Depois daquele dia, o mundo não parou de girar. As horas viravam-se em anos e eu não parava
de crescer. A mãe queixava-se que a roupa não me servia. Os ténis magoavam-me os dedos
gordos dos pés. Já não brincava só no parque, podia ir com os meus amigos onde quisesse. Até
podíamos ir à vila comer bolos com as moedas de dois euros que o pai dizia que eram raras. Às
vezes, os meus amigos combinavam ir andar de bicicleta no bosque ao sábado de manhã.

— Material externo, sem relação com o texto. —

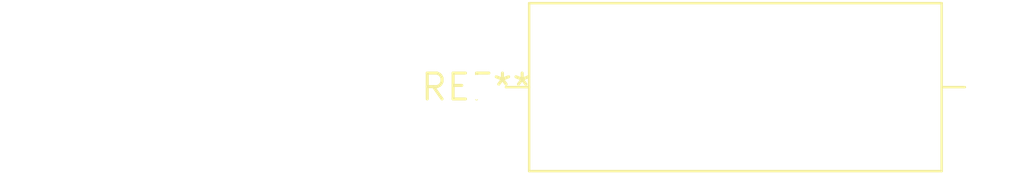
<source format=kicad_pcb>
(kicad_pcb (version 20240108) (generator pcbnew)

  (general
    (thickness 1.6)
  )

  (paper "A4")
  (layers
    (0 "F.Cu" signal)
    (31 "B.Cu" signal)
    (32 "B.Adhes" user "B.Adhesive")
    (33 "F.Adhes" user "F.Adhesive")
    (34 "B.Paste" user)
    (35 "F.Paste" user)
    (36 "B.SilkS" user "B.Silkscreen")
    (37 "F.SilkS" user "F.Silkscreen")
    (38 "B.Mask" user)
    (39 "F.Mask" user)
    (40 "Dwgs.User" user "User.Drawings")
    (41 "Cmts.User" user "User.Comments")
    (42 "Eco1.User" user "User.Eco1")
    (43 "Eco2.User" user "User.Eco2")
    (44 "Edge.Cuts" user)
    (45 "Margin" user)
    (46 "B.CrtYd" user "B.Courtyard")
    (47 "F.CrtYd" user "F.Courtyard")
    (48 "B.Fab" user)
    (49 "F.Fab" user)
    (50 "User.1" user)
    (51 "User.2" user)
    (52 "User.3" user)
    (53 "User.4" user)
    (54 "User.5" user)
    (55 "User.6" user)
    (56 "User.7" user)
    (57 "User.8" user)
    (58 "User.9" user)
  )

  (setup
    (pad_to_mask_clearance 0)
    (pcbplotparams
      (layerselection 0x00010fc_ffffffff)
      (plot_on_all_layers_selection 0x0000000_00000000)
      (disableapertmacros false)
      (usegerberextensions false)
      (usegerberattributes false)
      (usegerberadvancedattributes false)
      (creategerberjobfile false)
      (dashed_line_dash_ratio 12.000000)
      (dashed_line_gap_ratio 3.000000)
      (svgprecision 4)
      (plotframeref false)
      (viasonmask false)
      (mode 1)
      (useauxorigin false)
      (hpglpennumber 1)
      (hpglpenspeed 20)
      (hpglpendiameter 15.000000)
      (dxfpolygonmode false)
      (dxfimperialunits false)
      (dxfusepcbnewfont false)
      (psnegative false)
      (psa4output false)
      (plotreference false)
      (plotvalue false)
      (plotinvisibletext false)
      (sketchpadsonfab false)
      (subtractmaskfromsilk false)
      (outputformat 1)
      (mirror false)
      (drillshape 1)
      (scaleselection 1)
      (outputdirectory "")
    )
  )

  (net 0 "")

  (footprint "L_Axial_L20.0mm_D8.0mm_P25.40mm_Horizontal" (layer "F.Cu") (at 0 0))

)

</source>
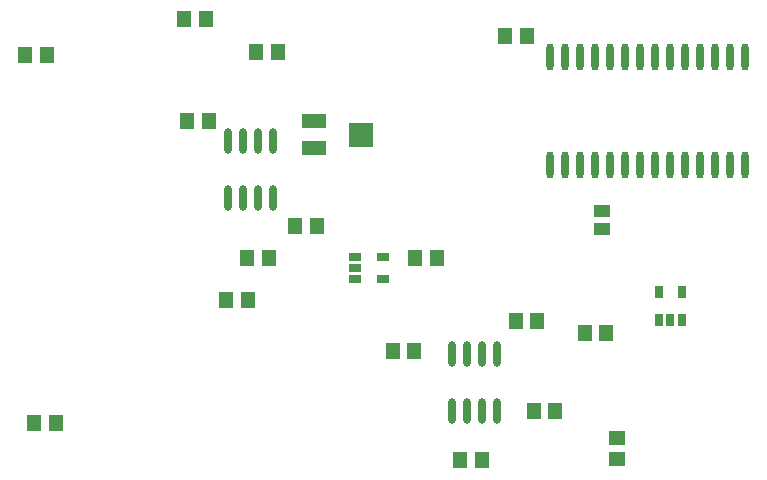
<source format=gtp>
%FSLAX42Y42*%
%MOMM*%
G71*
G01*
G75*
G04 Layer_Color=8421504*
%ADD10R,1.20X1.40*%
%ADD11O,0.60X2.20*%
%ADD12R,1.40X1.20*%
%ADD13R,1.10X0.65*%
%ADD14R,1.40X1.10*%
%ADD15O,0.60X2.30*%
%ADD16R,2.00X1.30*%
%ADD17R,2.00X2.00*%
%ADD18R,0.65X1.10*%
%ADD19C,0.25*%
%ADD20R,1.50X1.50*%
%ADD21C,1.50*%
%ADD22C,2.50*%
%ADD23R,1.50X1.50*%
%ADD24C,1.27*%
%ADD25C,0.25*%
%ADD26C,0.60*%
%ADD27C,0.20*%
%ADD28C,0.20*%
D10*
X6616Y1892D02*
D03*
X6796D02*
D03*
X5754Y1638D02*
D03*
X5574D02*
D03*
X2539Y1029D02*
D03*
X2719D02*
D03*
X2463Y4140D02*
D03*
X2643D02*
D03*
X6326Y711D02*
D03*
X6146D02*
D03*
X4929Y2692D02*
D03*
X4749D02*
D03*
X5765Y2426D02*
D03*
X5945D02*
D03*
X6527Y4305D02*
D03*
X6707D02*
D03*
X4344Y2070D02*
D03*
X4164D02*
D03*
X3809Y4445D02*
D03*
X3989D02*
D03*
X4419Y4166D02*
D03*
X4599D02*
D03*
X4014Y3581D02*
D03*
X3834D02*
D03*
X6948Y1130D02*
D03*
X6768D02*
D03*
X7380Y1791D02*
D03*
X7200D02*
D03*
X4342Y2426D02*
D03*
X4522D02*
D03*
D11*
X6071Y1132D02*
D03*
X6198D02*
D03*
X6325D02*
D03*
X6452D02*
D03*
X6071Y1612D02*
D03*
X6198D02*
D03*
X6325D02*
D03*
X6452D02*
D03*
X4178Y2935D02*
D03*
X4305D02*
D03*
X4432D02*
D03*
X4559D02*
D03*
X4178Y3415D02*
D03*
X4305D02*
D03*
X4432D02*
D03*
X4559D02*
D03*
D12*
X7468Y723D02*
D03*
Y903D02*
D03*
D13*
X5492Y2432D02*
D03*
Y2242D02*
D03*
X5252D02*
D03*
Y2337D02*
D03*
Y2432D02*
D03*
D14*
X7341Y2818D02*
D03*
Y2668D02*
D03*
D15*
X6909Y3215D02*
D03*
X7036D02*
D03*
X7163D02*
D03*
X7290D02*
D03*
X7417D02*
D03*
X7544D02*
D03*
X7671D02*
D03*
X7798D02*
D03*
X7925D02*
D03*
X8052D02*
D03*
X8179D02*
D03*
X8306D02*
D03*
X8433D02*
D03*
X8560D02*
D03*
X6909Y4125D02*
D03*
X7036D02*
D03*
X7163D02*
D03*
X7290D02*
D03*
X7417D02*
D03*
X7544D02*
D03*
X7671D02*
D03*
X7798D02*
D03*
X7925D02*
D03*
X8052D02*
D03*
X8179D02*
D03*
X8306D02*
D03*
X8433D02*
D03*
X8560D02*
D03*
D16*
X4905Y3352D02*
D03*
Y3582D02*
D03*
D17*
X5305Y3467D02*
D03*
D18*
X7830Y1899D02*
D03*
X7925D02*
D03*
X8020D02*
D03*
Y2139D02*
D03*
X7830D02*
D03*
M02*

</source>
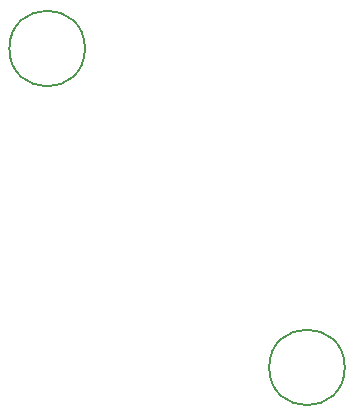
<source format=gbr>
%TF.GenerationSoftware,KiCad,Pcbnew,9.0.0*%
%TF.CreationDate,2025-02-28T01:07:07-08:00*%
%TF.ProjectId,CAN Adapter Board - R1,43414e20-4164-4617-9074-657220426f61,rev?*%
%TF.SameCoordinates,Original*%
%TF.FileFunction,Other,Comment*%
%FSLAX46Y46*%
G04 Gerber Fmt 4.6, Leading zero omitted, Abs format (unit mm)*
G04 Created by KiCad (PCBNEW 9.0.0) date 2025-02-28 01:07:07*
%MOMM*%
%LPD*%
G01*
G04 APERTURE LIST*
%ADD10C,0.150000*%
G04 APERTURE END LIST*
D10*
%TO.C,H1*%
X7200000Y31000000D02*
G75*
G02*
X800000Y31000000I-3200000J0D01*
G01*
X800000Y31000000D02*
G75*
G02*
X7200000Y31000000I3200000J0D01*
G01*
%TO.C,H2*%
X29200000Y4000000D02*
G75*
G02*
X22800000Y4000000I-3200000J0D01*
G01*
X22800000Y4000000D02*
G75*
G02*
X29200000Y4000000I3200000J0D01*
G01*
%TD*%
M02*

</source>
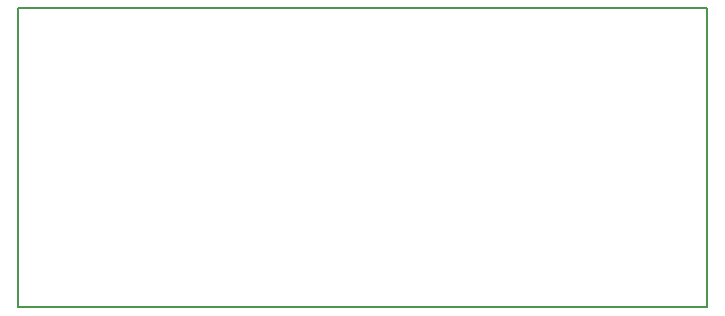
<source format=gbo>
G04 MADE WITH FRITZING*
G04 WWW.FRITZING.ORG*
G04 DOUBLE SIDED*
G04 HOLES PLATED*
G04 CONTOUR ON CENTER OF CONTOUR VECTOR*
%ASAXBY*%
%FSLAX23Y23*%
%MOIN*%
%OFA0B0*%
%SFA1.0B1.0*%
%ADD10R,2.303150X1.003937X2.287150X0.987937*%
%ADD11C,0.008000*%
%LNSILK0*%
G90*
G70*
G54D11*
X4Y1000D02*
X2299Y1000D01*
X2299Y4D01*
X4Y4D01*
X4Y1000D01*
D02*
G04 End of Silk0*
M02*
</source>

Ficava sempre muito dividido, porque queria muito ir com eles, mas também queria muito
ficar com o avô. Só que sempre que eu não ia eles subiam às maiores árvores, as raposas saiam
das tocas e deixavam-se ver e os sapos davam os maiores saltos para o lago. Por isso, eu não
resistia. Quando lhe perguntei, o meu avô disse-me que não se importava porque agora era a
minha vez de conhecer o mundo.
Houve um sábado, em que disse aos meus pais que ia ao bosque, mas decidi fazer uma
surpresa ao meu avô. Saí de casa e fui até ao pomar. Havia muitas laranjas caídas no chão e eu
achei muito estranho, o meu avô nunca desperdiçava uma laranja que fosse. Entrei em casa,
mas não o encontrei. Dei a volta ao jardim até ao campo de trigo. Muito lá ao fundo,
pequenino como uma miragem, lá estava ele. Chamei-o três vezes, mas ele não ouviu
nenhuma. Corri na sua direção e quando cheguei ao pé dele, aninhei a minha mão direita na
sua mão esquerda. Senti que a minha mão já não cabia tão bem na dele. Foi neste momento
que lhe perguntei porque é que sempre me tinha parecido tão grande e agora me parecia tão
pequeno. No meio da seara de trigo, o meu avô, sem nunca deixar de olhar em frente, contou-
me que começamos a vida rodeados de estímulos. Queremos conhecer tudo: todas as cores,
todas as flores e animais, todos os objetos, todas as pessoas, todas as histórias. Devagarinho,
começamos a conhecer o mundo pelas palavras e, por isso, temos muitas perguntas. À medida
que vamos crescendo, vamos encontrando as respostas que procurávamos. Vamos guardando
todas dentro de nós. Quando começamos a envelhecer, percebemos que afinal não sabemos
tudo, mas o que sabemos, queremos partilhar com quem não sabe ainda nada. É só a quem
não sabe nada que ainda parecemos muito grandes e com muita grandes, e que têm as
respostas todas quando os netos são só perguntas. Quando os netos começam a apanhá-los
em tamanho e sabedoria, estão prontos para começar a minguar. Disse-me que todos os avós
são minguantes, porque todos os netos são crescentes, e é nesse cruzamento que se
encontram tão bem. Apertei-lhe a mão com força e quis ficar ali para sempre. Queria que o
meu avô fosse aquele avô para sempre, mas lembrei-me que já um dia tinha desejado o
mesmo e que a mão que me segurava agora era já uma mão diferente da mão que um dia me
segurou. Apertei-lhe a mão ainda com mais força e quis fazê-lo prometer que não ficaria mais
pequenino, que não desapareceria. Lá de cima, olhou para mim, ainda cá em baixo e disse-me
que não podia prometer-me uma coisa dessas, mas que me podia contar um segredo: “O
tempo vai continuar a passar. Tu vais continuar a crescer e eu vou continuar a minguar. Um dia
vou ser muito pequenino, vou deixar de ser um livro inteiro e passarei a ser apenas um poema,
ou talvez várias palavras. Mas para ti, serei apenas uma. Daqui a muitos anos, essa palavra
pode ganhar significados diferentes, mas eu serei essa palavra primeiro e para sempre. E, por
isso, é certo que nunca vou desaparecer”.